Diketahui, sebelumnya MK telah memutuskan perkara judicial review terhadap UU Nomor 6 Tahun 2023 tentang Penetapan Perppu Nomor 2 Tahun 2023 tentang Cipta Kerja menjadi undang-undang.
"Sebagai negara hukum, pemerintah tentunya tunduk dan patuh atas putusan MK. Pemerintah juga akan segera mengambil langkah-langkah strategis untuk menindaklanjuti putusan tersebut," ujar Yassierli dikutip dari siaran pers, Selasa (5/11).
Langkah yang akan diambil Kementerian Ketenagakerjaan (Kemenaker), kata Yassierli, di antaranya ialah dengan menginisiasi koordinasi dengan kementerian/lembaga terkait.
Kemnaker juga akan mengajak serikat pekerja/serikat buruh, APINDO, KADIN, dan para pemangku kepentingan lainnya untuk berdialog mengenai tindak lanjut pasca-putusan MK.
"Kemnaker akan menggunakan forum-forum dialog baik melalui Lembaga Kerja Sama Tripartit, Dewan Pengupahan Nasional, maupun forum dialog lainnya," ucap Menaker.

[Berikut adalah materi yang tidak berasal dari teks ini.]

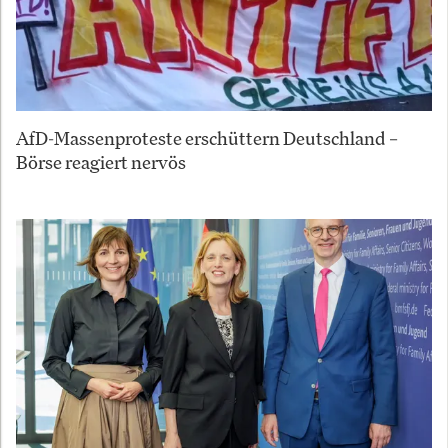
AfD-Massenproteste erschüttern Deutschland –
Börse reagiert nervös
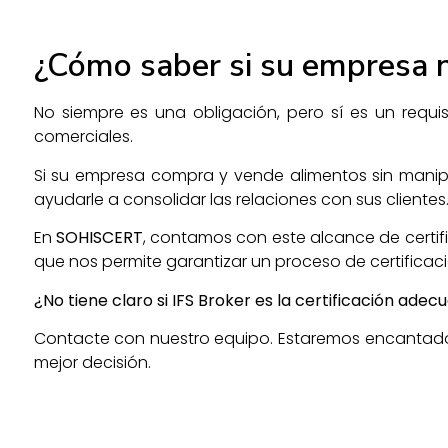
¿Cómo saber si su empresa n
No siempre es una obligación, pero sí es un requ
comerciales.
Si su empresa compra y vende alimentos sin manipu
ayudarle a consolidar las relaciones con sus clientes
En
SOHISCERT
, contamos con este alcance de certifi
que nos permite garantizar un proceso de certificaci
¿No tiene claro si IFS Broker es la certificación ad
Contacte con nuestro equipo. Estaremos encantados
mejor decisión.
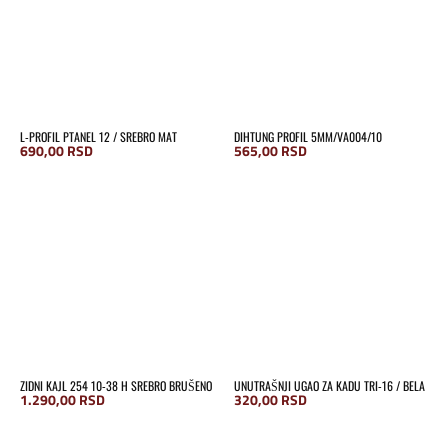
L-PROFIL PTANEL 12 / SREBRO MAT
DIHTUNG PROFIL 5MM/VA004/10
690,00
RSD
565,00
RSD
ZIDNI KAJL 254 10-38 H SREBRO BRUŠENO
UNUTRAŠNJI UGAO ZA KADU TRI-16 / BELA
1.290,00
RSD
320,00
RSD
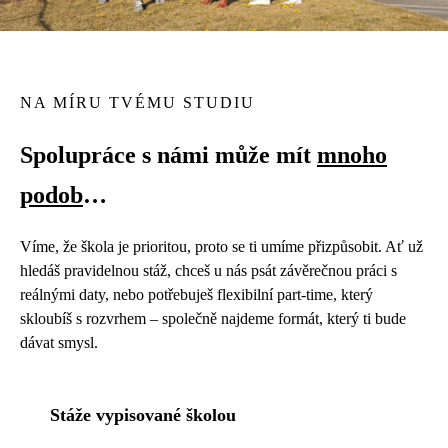
NA MÍRU TVÉMU STUDIU
Spolupráce s námi může mít
mnoho
podob
…
Víme, že škola je prioritou, proto se ti umíme přizpůsobit. Ať už
hledáš pravidelnou stáž, chceš u nás psát závěrečnou práci s
reálnými daty, nebo potřebuješ flexibilní part-time, který
skloubíš s rozvrhem – společně najdeme formát, který ti bude
dávat smysl.
Stáže vypisované školou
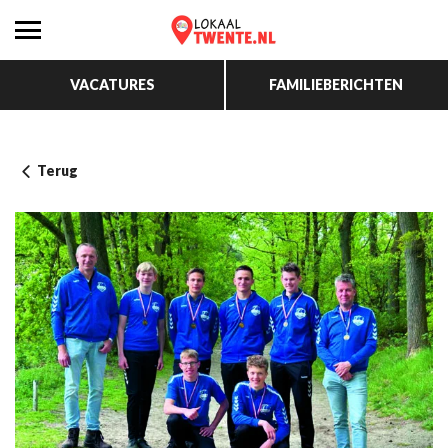
VACATURES
FAMILIEBERICHTEN
Terug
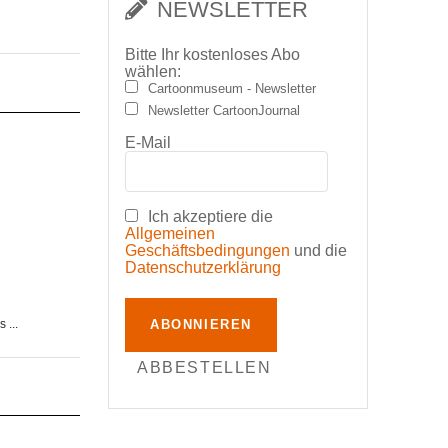
NEWSLETTER
Bitte Ihr kostenloses Abo
wählen:
Cartoonmuseum - Newsletter
Newsletter CartoonJournal
E-Mail
Ich akzeptiere die
Allgemeinen
Geschäftsbedingungen
und die
Datenschutzerklärung
ABONNIEREN
 ...
ABBESTELLEN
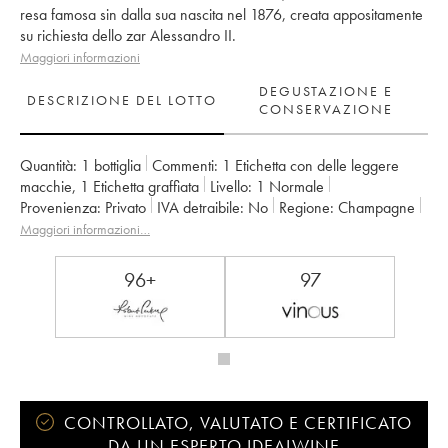
resa famosa sin dalla sua nascita nel 1876, creata appositamente
su richiesta dello zar Alessandro II.
Maggiori informazioni
DEGUSTAZIONE E
DESCRIZIONE DEL LOTTO
CONSERVAZIONE
Quantità:
1 bottiglia
Commenti:
1 Etichetta con delle leggere
macchie
,
1 Etichetta graffiata
Livello:
1
Normale
Provenienza:
privato
IVA detraibile:
no
Regione:
Champagne
Denominazione:
Champagne
Proprietario:
Louis Roederer
Maggiori informazioni…
Commenti:
italy Import
96+
97
CONTROLLATO, VALUTATO E CERTIFICATO
DA UN ESPERTO IDEALWINE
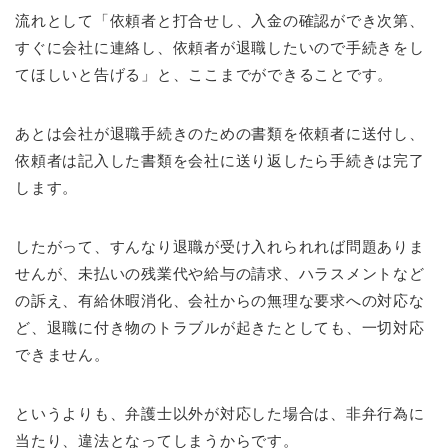
流れとして「依頼者と打合せし、入金の確認ができ次第、
すぐに会社に連絡し、依頼者が退職したいので手続きをし
てほしいと告げる」と、ここまでができることです。
あとは会社が退職手続きのための書類を依頼者に送付し、
依頼者は記入した書類を会社に送り返したら手続きは完了
します。
したがって、すんなり退職が受け入れられれば問題ありま
せんが、未払いの残業代や給与の請求、ハラスメントなど
の訴え、有給休暇消化、会社からの無理な要求への対応な
ど、退職に付き物のトラブルが起きたとしても、一切対応
できません。
というよりも、弁護士以外が対応した場合は、非弁行為に
当たり、違法となってしまうからです。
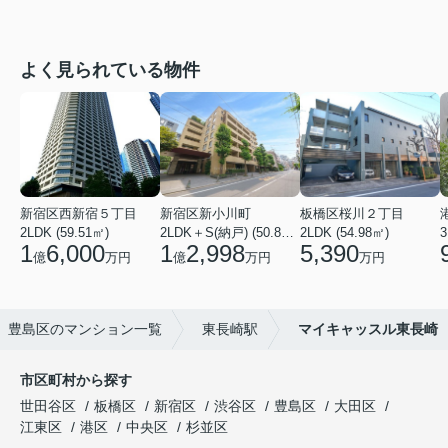
よく見られている物件
新宿区西新宿５丁目
新宿区新小川町
板橋区桜川２丁目
2LDK (59.51㎡)
2LDK＋S(納戸) (50.88㎡)
2LDK (54.98㎡)
3
1
6,000
1
2,998
5,390
億
万円
億
万円
万円
豊島区のマンション一覧
東長崎駅
マイキャッスル東長崎
市区町村から探す
世田谷区
板橋区
新宿区
渋谷区
豊島区
大田区
江東区
港区
中央区
杉並区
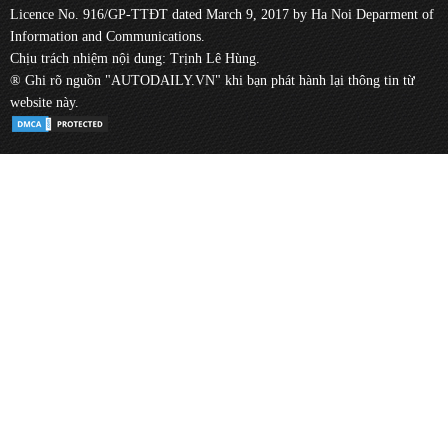
Licence No. 916/GP-TTĐT dated March 9, 2017 by Ha Noi Deparment of
Information and Communications.
Chịu trách nhiệm nội dung: Trịnh Lê Hùng.
® Ghi rõ nguồn "AUTODAILY.VN" khi bạn phát hành lại thông tin từ
website này.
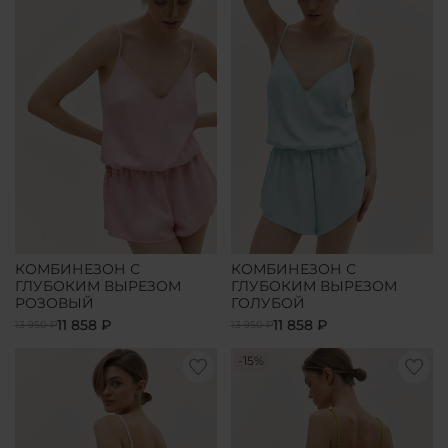
КОМБИНЕЗОН С
КОМБИНЕЗОН С
ГЛУБОКИМ ВЫРЕЗОМ
ГЛУБОКИМ ВЫРЕЗОМ
РОЗОВЫЙ
ГОЛУБОЙ
11 858 ₽
11 858 ₽
13 950 ₽
13 950 ₽
-15%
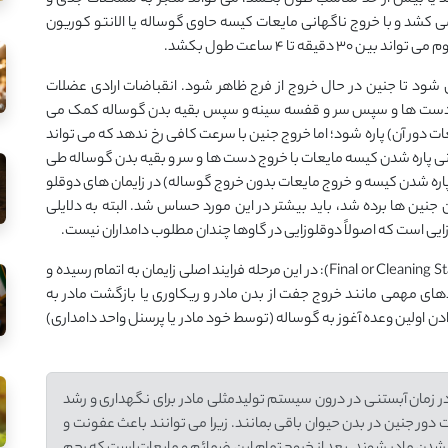
ه تا چند ساعت طول می کشد و با خروج ناگهانی مایعات کیسه حاوی گوساله یا الانتو کوریون
 شود تا جنین در حال خروج از فرج ظاهر شود. انقباضات ارادی عضلات
روج دست ها و سپس سر و قفسه سینه و سپس بقیه بدن گوساله کمک می
دور آن) پاره شود؛ اما خروج جنین با سرعت کافی رخ ندهد که می تواند
انی پاره شدن کیسه مایعات با خروج دست ها و سر و بقیه بدن گوساله طی
اره شدن کیسه و خروج مایعات بدون خروج گوساله) در زایمان های دوقلو
ن جنین ها برده شد، باید بیشتر در این مورد حساس شد. البته به دلایلی
ایی است که اصولاً دوقلوزایی در گاوها چندان مطلوب دامداران نیست.
3- مرحله سوم یا مرحله نهایی زایمان یا مرحله پاکسازی (Final or Cleaning Stage): در این مرحله فرایند اصلی زایمان به اتمام رسیده و
دهای مهمی مانند خروج جفت از بدن مادر و ریکاوری یا بازگشت مادر به
دن اولین وعده آغوز به گوساله (توسط خود مادر یا پرسنل واحد دامداری)
ر زمان آبستنی در درون سیستم تولیدمثلی مادر برای نگهداری و رشد
دور جنین در بدن حیوان باقی بمانند. زیرا می توانند باعث عفونت و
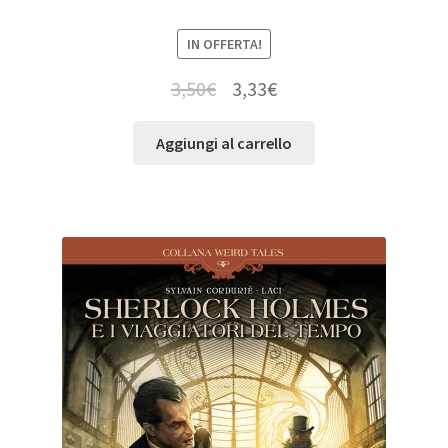
IN OFFERTA!
3,50
€
3,33
€
Aggiungi al carrello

Lebih lanjut, Menaker menegaskan bahwa pemerintah memastikan adanya peningkatan kesejahteraan pekerja/buruh serta keberlangsungan usaha.
Ia juga mengajak seluruh pemangku kepentingan ketenagakerjaan untuk turut mengambil bagian dalam penyelesaian permasalahan ketenagakerjaan.
Pasalnya, lanjut Menaker, persoalan ketenagakerjaan tidak hanya menyangkut pekerja atau buruh yang sedang aktif bekerja, tetapi juga berkaitan dengan tantangan yang lebih besar.
Tantangan yang dimaksud tersebut ialah seperti penciptaan lapangan kerja yang lebih luas untuk menampung angkatan kerja baru, dan perlindungan bagi pekerja yang rentan terkena pemutusan hubungan kerja alias PHK.